__Task instructions__.
Could you transcribe every entry exactly, leaving nothing out?

__Task input__.

* * * * *

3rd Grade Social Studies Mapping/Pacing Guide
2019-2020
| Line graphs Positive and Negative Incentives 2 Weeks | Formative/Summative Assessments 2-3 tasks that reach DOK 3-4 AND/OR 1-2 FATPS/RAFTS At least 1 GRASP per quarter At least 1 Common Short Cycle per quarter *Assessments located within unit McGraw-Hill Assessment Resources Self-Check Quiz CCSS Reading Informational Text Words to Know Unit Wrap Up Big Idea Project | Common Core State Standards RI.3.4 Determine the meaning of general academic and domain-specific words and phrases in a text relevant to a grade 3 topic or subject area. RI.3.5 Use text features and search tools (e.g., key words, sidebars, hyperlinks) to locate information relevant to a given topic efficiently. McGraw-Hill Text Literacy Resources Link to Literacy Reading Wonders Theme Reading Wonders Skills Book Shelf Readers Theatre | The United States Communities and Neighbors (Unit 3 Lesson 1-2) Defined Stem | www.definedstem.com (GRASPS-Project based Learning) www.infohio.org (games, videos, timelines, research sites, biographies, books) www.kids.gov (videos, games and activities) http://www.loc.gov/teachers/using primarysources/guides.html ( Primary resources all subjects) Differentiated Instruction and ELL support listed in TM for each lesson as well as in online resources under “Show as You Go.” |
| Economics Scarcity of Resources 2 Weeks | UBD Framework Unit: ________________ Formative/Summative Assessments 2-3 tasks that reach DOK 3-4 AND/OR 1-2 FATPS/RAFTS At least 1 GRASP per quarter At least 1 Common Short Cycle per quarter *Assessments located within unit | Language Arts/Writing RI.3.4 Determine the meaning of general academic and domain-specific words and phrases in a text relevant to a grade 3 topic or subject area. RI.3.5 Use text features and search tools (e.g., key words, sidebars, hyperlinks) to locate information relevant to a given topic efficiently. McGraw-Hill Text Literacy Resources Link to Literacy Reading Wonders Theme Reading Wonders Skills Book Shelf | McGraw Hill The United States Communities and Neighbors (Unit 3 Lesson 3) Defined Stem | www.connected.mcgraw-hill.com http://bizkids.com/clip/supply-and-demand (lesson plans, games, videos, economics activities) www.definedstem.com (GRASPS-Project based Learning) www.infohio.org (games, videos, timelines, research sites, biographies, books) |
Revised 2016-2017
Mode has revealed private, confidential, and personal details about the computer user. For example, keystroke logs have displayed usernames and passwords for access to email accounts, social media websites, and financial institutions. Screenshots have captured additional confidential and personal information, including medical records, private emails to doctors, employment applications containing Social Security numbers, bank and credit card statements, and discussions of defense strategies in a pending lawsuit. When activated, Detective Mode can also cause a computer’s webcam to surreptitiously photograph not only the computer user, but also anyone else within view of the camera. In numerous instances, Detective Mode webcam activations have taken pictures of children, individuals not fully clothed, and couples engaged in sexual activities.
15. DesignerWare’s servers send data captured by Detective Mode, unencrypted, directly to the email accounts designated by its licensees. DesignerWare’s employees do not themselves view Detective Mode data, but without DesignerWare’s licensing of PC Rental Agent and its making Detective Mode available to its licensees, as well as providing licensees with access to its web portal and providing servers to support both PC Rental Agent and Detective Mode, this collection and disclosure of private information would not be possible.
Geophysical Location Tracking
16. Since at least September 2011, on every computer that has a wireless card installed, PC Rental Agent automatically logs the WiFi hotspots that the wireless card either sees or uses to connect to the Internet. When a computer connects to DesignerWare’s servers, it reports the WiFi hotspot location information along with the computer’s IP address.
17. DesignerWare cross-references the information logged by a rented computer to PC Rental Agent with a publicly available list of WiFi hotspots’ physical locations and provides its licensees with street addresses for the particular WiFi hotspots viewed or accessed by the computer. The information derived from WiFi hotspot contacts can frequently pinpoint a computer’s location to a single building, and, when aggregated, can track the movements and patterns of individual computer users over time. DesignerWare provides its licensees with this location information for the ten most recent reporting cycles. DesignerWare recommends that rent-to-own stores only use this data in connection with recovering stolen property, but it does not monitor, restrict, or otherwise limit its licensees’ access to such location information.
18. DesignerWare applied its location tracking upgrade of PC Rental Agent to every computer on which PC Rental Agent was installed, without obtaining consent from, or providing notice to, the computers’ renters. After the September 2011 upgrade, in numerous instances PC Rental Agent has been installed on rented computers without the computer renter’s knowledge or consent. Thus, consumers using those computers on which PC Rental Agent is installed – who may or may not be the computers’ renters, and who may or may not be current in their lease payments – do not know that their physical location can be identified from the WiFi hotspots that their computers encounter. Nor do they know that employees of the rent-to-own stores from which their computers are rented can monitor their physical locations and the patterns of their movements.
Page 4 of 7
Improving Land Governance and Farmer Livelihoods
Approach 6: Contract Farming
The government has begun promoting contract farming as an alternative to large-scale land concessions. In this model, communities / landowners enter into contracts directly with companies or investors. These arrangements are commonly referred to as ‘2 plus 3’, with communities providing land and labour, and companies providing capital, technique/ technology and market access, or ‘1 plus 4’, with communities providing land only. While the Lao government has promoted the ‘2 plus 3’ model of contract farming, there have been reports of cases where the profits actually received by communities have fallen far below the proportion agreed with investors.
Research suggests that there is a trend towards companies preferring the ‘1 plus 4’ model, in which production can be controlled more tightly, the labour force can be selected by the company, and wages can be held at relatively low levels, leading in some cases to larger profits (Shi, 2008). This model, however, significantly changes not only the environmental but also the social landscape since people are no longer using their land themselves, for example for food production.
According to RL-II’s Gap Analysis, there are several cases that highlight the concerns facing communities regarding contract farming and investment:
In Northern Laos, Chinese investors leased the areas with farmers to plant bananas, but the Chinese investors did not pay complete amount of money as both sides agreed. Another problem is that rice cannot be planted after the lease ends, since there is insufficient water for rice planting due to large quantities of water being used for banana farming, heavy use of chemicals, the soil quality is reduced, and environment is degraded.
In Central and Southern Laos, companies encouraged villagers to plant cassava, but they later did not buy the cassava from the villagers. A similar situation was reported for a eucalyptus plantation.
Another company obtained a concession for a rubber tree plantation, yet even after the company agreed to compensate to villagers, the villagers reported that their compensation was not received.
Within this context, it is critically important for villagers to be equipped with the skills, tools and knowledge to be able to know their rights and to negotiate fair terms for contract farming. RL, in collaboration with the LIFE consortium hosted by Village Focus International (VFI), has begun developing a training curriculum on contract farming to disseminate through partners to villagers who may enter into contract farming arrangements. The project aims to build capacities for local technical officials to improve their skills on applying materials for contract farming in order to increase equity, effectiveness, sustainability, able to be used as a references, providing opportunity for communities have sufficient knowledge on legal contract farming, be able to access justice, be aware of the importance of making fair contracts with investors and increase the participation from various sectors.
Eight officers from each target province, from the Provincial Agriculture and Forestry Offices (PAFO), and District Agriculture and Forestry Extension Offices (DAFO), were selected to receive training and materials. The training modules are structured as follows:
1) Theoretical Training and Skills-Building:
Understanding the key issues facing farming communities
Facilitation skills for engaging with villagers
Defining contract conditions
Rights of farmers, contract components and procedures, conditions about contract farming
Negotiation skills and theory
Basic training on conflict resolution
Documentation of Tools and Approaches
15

* * * * *

__Exercise answer__.
3rd Grade Social Studies Mapping/Pacing Guide
2019-2020
| Line graphs Positive and Negative Incentives 2 Weeks | Formative/Summative Assessments 2-3 tasks that reach DOK 3-4 AND/OR 1-2 FATPS/RAFTS At least 1 GRASP per quarter At least 1 Common Short Cycle per quarter *Assessments located within unit McGraw-Hill Assessment Resources Self-Check Quiz CCSS Reading Informational Text Words to Know Unit Wrap Up Big Idea Project | Common Core State Standards RI.3.4 Determine the meaning of general academic and domain-specific words and phrases in a text relevant to a grade 3 topic or subject area. RI.3.5 Use text features and search tools (e.g., key words, sidebars, hyperlinks) to locate information relevant to a given topic efficiently. McGraw-Hill Text Literacy Resources Link to Literacy Reading Wonders Theme Reading Wonders Skills Book Shelf Readers Theatre | The United States Communities and Neighbors (Unit 3 Lesson 1-2) Defined Stem | www.definedstem.com (GRASPS-Project based Learning) www.infohio.org (games, videos, timelines, research sites, biographies, books) www.kids.gov (videos, games and activities) http://www.loc.gov/teachers/using primarysources/guides.html ( Primary resources all subjects) Differentiated Instruction and ELL support listed in TM for each lesson as well as in online resources under “Show as You Go.” |
| Economics Scarcity of Resources 2 Weeks | UBD Framework Unit: ________________ Formative/Summative Assessments 2-3 tasks that reach DOK 3-4 AND/OR 1-2 FATPS/RAFTS At least 1 GRASP per quarter At least 1 Common Short Cycle per quarter *Assessments located within unit | Language Arts/Writing RI.3.4 Determine the meaning of general academic and domain-specific words and phrases in a text relevant to a grade 3 topic or subject area. RI.3.5 Use text features and search tools (e.g., key words, sidebars, hyperlinks) to locate information relevant to a given topic efficiently. McGraw-Hill Text Literacy Resources Link to Literacy Reading Wonders Theme Reading Wonders Skills Book Shelf | McGraw Hill The United States Communities and Neighbors (Unit 3 Lesson 3) Defined Stem | www.connected.mcgraw-hill.com http://bizkids.com/clip/supply-and-demand (lesson plans, games, videos, economics activities) www.definedstem.com (GRASPS-Project based Learning) www.infohio.org (games, videos, timelines, research sites, biographies, books) |
Revised 2016-2017
Mode has revealed private, confidential, and personal details about the computer user. For example, keystroke logs have displayed usernames and passwords for access to email accounts, social media websites, and financial institutions. Screenshots have captured additional confidential and personal information, including medical records, private emails to doctors, employment applications containing Social Security numbers, bank and credit card statements, and discussions of defense strategies in a pending lawsuit. When activated, Detective Mode can also cause a computer’s webcam to surreptitiously photograph not only the computer user, but also anyone else within view of the camera. In numerous instances, Detective Mode webcam activations have taken pictures of children, individuals not fully clothed, and couples engaged in sexual activities.
15. DesignerWare’s servers send data captured by Detective Mode, unencrypted, directly to the email accounts designated by its licensees. DesignerWare’s employees do not themselves view Detective Mode data, but without DesignerWare’s licensing of PC Rental Agent and its making Detective Mode available to its licensees, as well as providing licensees with access to its web portal and providing servers to support both PC Rental Agent and Detective Mode, this collection and disclosure of private information would not be possible.
Geophysical Location Tracking
16. Since at least September 2011, on every computer that has a wireless card installed, PC Rental Agent automatically logs the WiFi hotspots that the wireless card either sees or uses to connect to the Internet. When a computer connects to DesignerWare’s servers, it reports the WiFi hotspot location information along with the computer’s IP address.
17. DesignerWare cross-references the information logged by a rented computer to PC Rental Agent with a publicly available list of WiFi hotspots’ physical locations and provides its licensees with street addresses for the particular WiFi hotspots viewed or accessed by the computer. The information derived from WiFi hotspot contacts can frequently pinpoint a computer’s location to a single building, and, when aggregated, can track the movements and patterns of individual computer users over time. DesignerWare provides its licensees with this location information for the ten most recent reporting cycles. DesignerWare recommends that rent-to-own stores only use this data in connection with recovering stolen property, but it does not monitor, restrict, or otherwise limit its licensees’ access to such location information.
18. DesignerWare applied its location tracking upgrade of PC Rental Agent to every computer on which PC Rental Agent was installed, without obtaining consent from, or providing notice to, the computers’ renters. After the September 2011 upgrade, in numerous instances PC Rental Agent has been installed on rented computers without the computer renter’s knowledge or consent. Thus, consumers using those computers on which PC Rental Agent is installed – who may or may not be the computers’ renters, and who may or may not be current in their lease payments – do not know that their physical location can be identified from the WiFi hotspots that their computers encounter. Nor do they know that employees of the rent-to-own stores from which their computers are rented can monitor their physical locations and the patterns of their movements.
Page 4 of 7
Improving Land Governance and Farmer Livelihoods
Approach 6: Contract Farming
The government has begun promoting contract farming as an alternative to large-scale land concessions. In this model, communities / landowners enter into contracts directly with companies or investors. These arrangements are commonly referred to as ‘2 plus 3’, with communities providing land and labour, and companies providing capital, technique/ technology and market access, or ‘1 plus 4’, with communities providing land only. While the Lao government has promoted the ‘2 plus 3’ model of contract farming, there have been reports of cases where the profits actually received by communities have fallen far below the proportion agreed with investors.
Research suggests that there is a trend towards companies preferring the ‘1 plus 4’ model, in which production can be controlled more tightly, the labour force can be selected by the company, and wages can be held at relatively low levels, leading in some cases to larger profits (Shi, 2008). This model, however, significantly changes not only the environmental but also the social landscape since people are no longer using their land themselves, for example for food production.
According to RL-II’s Gap Analysis, there are several cases that highlight the concerns facing communities regarding contract farming and investment:
In Northern Laos, Chinese investors leased the areas with farmers to plant bananas, but the Chinese investors did not pay complete amount of money as both sides agreed. Another problem is that rice cannot be planted after the lease ends, since there is insufficient water for rice planting due to large quantities of water being used for banana farming, heavy use of chemicals, the soil quality is reduced, and environment is degraded.
In Central and Southern Laos, companies encouraged villagers to plant cassava, but they later did not buy the cassava from the villagers. A similar situation was reported for a eucalyptus plantation.
Another company obtained a concession for a rubber tree plantation, yet even after the company agreed to compensate to villagers, the villagers reported that their compensation was not received.
Within this context, it is critically important for villagers to be equipped with the skills, tools and knowledge to be able to know their rights and to negotiate fair terms for contract farming. RL, in collaboration with the LIFE consortium hosted by Village Focus International (VFI), has begun developing a training curriculum on contract farming to disseminate through partners to villagers who may enter into contract farming arrangements. The project aims to build capacities for local technical officials to improve their skills on applying materials for contract farming in order to increase equity, effectiveness, sustainability, able to be used as a references, providing opportunity for communities have sufficient knowledge on legal contract farming, be able to access justice, be aware of the importance of making fair contracts with investors and increase the participation from various sectors.
Eight officers from each target province, from the Provincial Agriculture and Forestry Offices (PAFO), and District Agriculture and Forestry Extension Offices (DAFO), were selected to receive training and materials. The training modules are structured as follows:
1) Theoretical Training and Skills-Building:
Understanding the key issues facing farming communities
Facilitation skills for engaging with villagers
Defining contract conditions
Rights of farmers, contract components and procedures, conditions about contract farming
Negotiation skills and theory
Basic training on conflict resolution
Documentation of Tools and Approaches
15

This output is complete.